No need to panic. Your tree is not dead. It is just a victim of unseasonably warm temperatures in February and then a return to cold temperatures in March. The warm temperatures caused early blooming cultivars like Prunus ‘Okame’ and Magnolia x loebneri ‘Leonard Messel’ to bloom or almost come into full bloom.
Closed buds can handle the freezing temperatures but open flowers are susceptible. Unlike some plants such as witchhazels and crocus whose blooms can withstand a cold snap and dip below freezing, the open flowers of most cherries and magnolias are not as resilient. The frost has destroyed their seasonal display.

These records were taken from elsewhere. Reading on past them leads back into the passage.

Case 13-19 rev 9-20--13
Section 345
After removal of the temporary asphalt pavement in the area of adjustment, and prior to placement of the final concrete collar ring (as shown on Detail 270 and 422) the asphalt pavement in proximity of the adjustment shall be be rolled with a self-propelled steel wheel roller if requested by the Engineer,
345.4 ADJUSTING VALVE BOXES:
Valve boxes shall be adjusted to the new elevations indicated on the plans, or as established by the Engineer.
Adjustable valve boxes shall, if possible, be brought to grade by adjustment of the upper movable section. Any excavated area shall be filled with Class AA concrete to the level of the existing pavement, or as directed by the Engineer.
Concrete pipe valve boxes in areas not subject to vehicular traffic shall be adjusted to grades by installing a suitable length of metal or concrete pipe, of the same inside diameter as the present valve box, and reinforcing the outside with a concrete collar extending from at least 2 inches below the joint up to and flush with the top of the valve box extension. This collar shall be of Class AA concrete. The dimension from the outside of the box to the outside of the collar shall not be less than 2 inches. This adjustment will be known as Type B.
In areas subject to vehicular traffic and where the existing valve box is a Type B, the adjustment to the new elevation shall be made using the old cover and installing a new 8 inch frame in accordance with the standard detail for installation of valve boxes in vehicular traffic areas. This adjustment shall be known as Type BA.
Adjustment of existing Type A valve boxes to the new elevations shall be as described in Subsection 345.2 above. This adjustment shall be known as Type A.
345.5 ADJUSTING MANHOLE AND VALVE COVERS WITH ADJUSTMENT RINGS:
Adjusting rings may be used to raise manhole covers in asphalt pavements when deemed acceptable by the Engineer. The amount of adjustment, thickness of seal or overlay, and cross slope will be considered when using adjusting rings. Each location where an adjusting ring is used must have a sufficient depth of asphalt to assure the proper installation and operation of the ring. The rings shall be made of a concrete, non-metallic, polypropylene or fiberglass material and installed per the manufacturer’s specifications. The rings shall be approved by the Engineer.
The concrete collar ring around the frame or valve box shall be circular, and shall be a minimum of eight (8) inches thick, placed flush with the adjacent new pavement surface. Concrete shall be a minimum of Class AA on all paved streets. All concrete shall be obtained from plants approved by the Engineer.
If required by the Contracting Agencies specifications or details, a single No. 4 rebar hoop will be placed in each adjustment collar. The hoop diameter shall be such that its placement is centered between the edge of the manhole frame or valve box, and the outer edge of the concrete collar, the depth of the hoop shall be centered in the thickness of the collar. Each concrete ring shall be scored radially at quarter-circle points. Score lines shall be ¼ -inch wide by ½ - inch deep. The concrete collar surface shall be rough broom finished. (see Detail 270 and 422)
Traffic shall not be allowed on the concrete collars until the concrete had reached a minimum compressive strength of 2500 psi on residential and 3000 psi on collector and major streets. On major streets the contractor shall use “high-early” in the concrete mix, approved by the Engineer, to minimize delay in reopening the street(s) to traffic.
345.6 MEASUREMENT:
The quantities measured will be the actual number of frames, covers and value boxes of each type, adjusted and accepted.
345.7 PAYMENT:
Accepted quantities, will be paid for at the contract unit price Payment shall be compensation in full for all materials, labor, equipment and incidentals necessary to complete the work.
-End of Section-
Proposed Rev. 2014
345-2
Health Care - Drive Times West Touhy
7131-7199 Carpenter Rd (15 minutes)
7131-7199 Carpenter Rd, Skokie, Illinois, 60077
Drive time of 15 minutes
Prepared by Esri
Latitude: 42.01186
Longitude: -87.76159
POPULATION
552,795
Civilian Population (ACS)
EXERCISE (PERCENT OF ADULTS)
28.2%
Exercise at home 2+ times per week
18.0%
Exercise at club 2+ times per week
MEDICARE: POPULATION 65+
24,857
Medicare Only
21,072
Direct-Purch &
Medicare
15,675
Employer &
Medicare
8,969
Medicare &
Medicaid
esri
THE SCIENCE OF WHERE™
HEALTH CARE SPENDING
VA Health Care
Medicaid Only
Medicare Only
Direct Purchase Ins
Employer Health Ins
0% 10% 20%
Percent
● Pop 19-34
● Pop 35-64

The good news is your tree is fine and will leaf out in another week or two. Barring another late winter/early spring major temperature swing, you will enjoy another “pink” spring with your cherry tree next year.
If you have planted early and late bloomers in your garden, you can enjoy a show no matter the volatility in temperature. While the Arboretum will not experience a show from Prunus ‘Okame’ this year, other varieties like Prunus x yedoensis are looking stunning right now in the Cherry Border. The season typically ends with the wonderful double-pink flower from Prunus ‘Royal Burgundy’. To explore all the flowering times of cherries, download the Cherry Collection brochure.
If you are looking for later blooming magnolias, consider yellow selections like: Magnolia ‘Elizabeth’, M. ‘Butterflies’, and M. ‘Golden Endeavor’.